Que Sengoku lo citara, después de tener noticias de los últimos acontecimientos, era parte de la rutina. Garp ni siquiera se molestó en replicarle cuando lo acusó de traidor.

—Pensé que me habías llamado para compartir tus galletas de arroz. Verdaderamente, ya me cansa oír lo mismo ¿Qué tal si hablamos del futuro y nos ponemos a ver lo importante que es para un viejo tener quien lo cuide?

—No he visto aún que nadie lo haga dentro de esa maldita familia que te creaste. Se reproducen como los conejos, por eso mismo debió ser eliminada de la faz de la tierra desde hace años. —el puñetazo a la mesa hizo que el instructor de marines lamentara que no le hubiesen dado ese buró a él— Pero tuviste que proteger al chiquillo endemoniado de Roger y ahora a tus supuestos bisnietos, sin ningún agradecimiento de su parte. Como Inspector General, me toca estar al tanto de lo que hagan esos mocosos en el futuro.

—Oh, estoy muy orgulloso de todos ellos. En el fondo, he llegado a descubrir que incluso las brujas me aman. ¡Y deberías ver a esas bebas tan bien nutridas! Las consentiré todo lo que me plazca.

—Que un héroe de la Marine termine sus días como un viejo chocho...

—¡OH, ALTO AHÍ! —el puñetazo de Garp resonó en la madera e hizo saltar a Sengoku— Llámame traidor, sedicioso, rebelde y todo lo que se te venga en ganas ¡Pero respeta mi condición de abuelo intachable!

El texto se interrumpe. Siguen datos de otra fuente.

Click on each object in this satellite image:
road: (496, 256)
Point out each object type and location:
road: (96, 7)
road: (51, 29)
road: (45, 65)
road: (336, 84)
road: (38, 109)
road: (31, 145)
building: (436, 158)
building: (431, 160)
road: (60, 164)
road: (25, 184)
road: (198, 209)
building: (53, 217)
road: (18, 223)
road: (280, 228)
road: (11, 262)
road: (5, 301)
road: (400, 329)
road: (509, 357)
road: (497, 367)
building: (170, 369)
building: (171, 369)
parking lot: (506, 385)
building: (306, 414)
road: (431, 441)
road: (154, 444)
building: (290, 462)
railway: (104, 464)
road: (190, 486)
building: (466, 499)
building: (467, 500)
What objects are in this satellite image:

—De cualquier modo, ya tengo registrados a tus bisnietos, por si en el futuro tan promisorio que les auguras, se les ocurre coger el mismo camino que el padre. —el Inspector General hizo correr los dedos por el costado de una pequeña loma de papeles— Esperemos que no te equivoques.

—Uhm... me preocupas en serio, Sengoku. Eres mi superior, pero también mi amigo... te estás volviendo obsesivo... —le dijo Garp en voz baja— No es bueno quedarse solo, todo es por la cabra.

—¿Qué tiene que ver…?

—Va siendo hora de que consideres que una cabra como mascota está bien... pero como familia... Debiste intentarlo con Tsuru en los viejos tiempos, fue un derroche de tu parte.

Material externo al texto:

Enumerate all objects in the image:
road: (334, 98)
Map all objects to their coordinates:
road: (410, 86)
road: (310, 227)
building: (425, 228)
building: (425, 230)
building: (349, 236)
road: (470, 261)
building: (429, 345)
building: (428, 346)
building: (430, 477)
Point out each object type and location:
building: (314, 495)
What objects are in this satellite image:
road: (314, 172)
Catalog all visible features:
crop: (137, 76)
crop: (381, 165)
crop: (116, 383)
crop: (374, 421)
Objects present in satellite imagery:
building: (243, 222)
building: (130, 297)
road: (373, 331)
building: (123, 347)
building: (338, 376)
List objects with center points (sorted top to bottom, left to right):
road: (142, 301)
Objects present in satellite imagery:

—¡Es demasiado, Garp! —Sengoku golpeó la mesa esta vez con las dos palmas abiertas— ¡Si te has mantenido en la Marine es solo porque...!

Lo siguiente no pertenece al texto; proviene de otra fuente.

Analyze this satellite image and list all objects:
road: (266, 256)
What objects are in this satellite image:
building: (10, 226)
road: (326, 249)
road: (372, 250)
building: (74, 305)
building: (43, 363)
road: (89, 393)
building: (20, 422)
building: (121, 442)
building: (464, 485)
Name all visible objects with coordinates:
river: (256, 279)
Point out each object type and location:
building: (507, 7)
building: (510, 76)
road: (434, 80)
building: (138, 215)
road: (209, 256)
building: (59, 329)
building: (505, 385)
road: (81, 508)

—Bla, bla, bla. Ya lo sé. Por cierto, ¿sabes que hacer pañales es un excelente ejercicio para relajarse? Te mostraré —el instructor de marines tomó los papeles que antes Sengoku hojeara, para luego doblarlos con rapidez uno tras otro— ¿Ves? Así y así... pliegas esta punta... Y si el niño se ensucia, pues los recoges de este modo y ¡al cesto! —terminó arrojándolos al mar.

—¡¿Qué rayos haces, Garp?! —Sengoku lo observó atónito y se lanzó hacia la ventana— ¡Esto raya en la total insubordinación!

—Acaba de pedirme un descanso —el ex Vicealmirante se encogió de hombros—, quiero pasar unas vacaciones con mis nietos.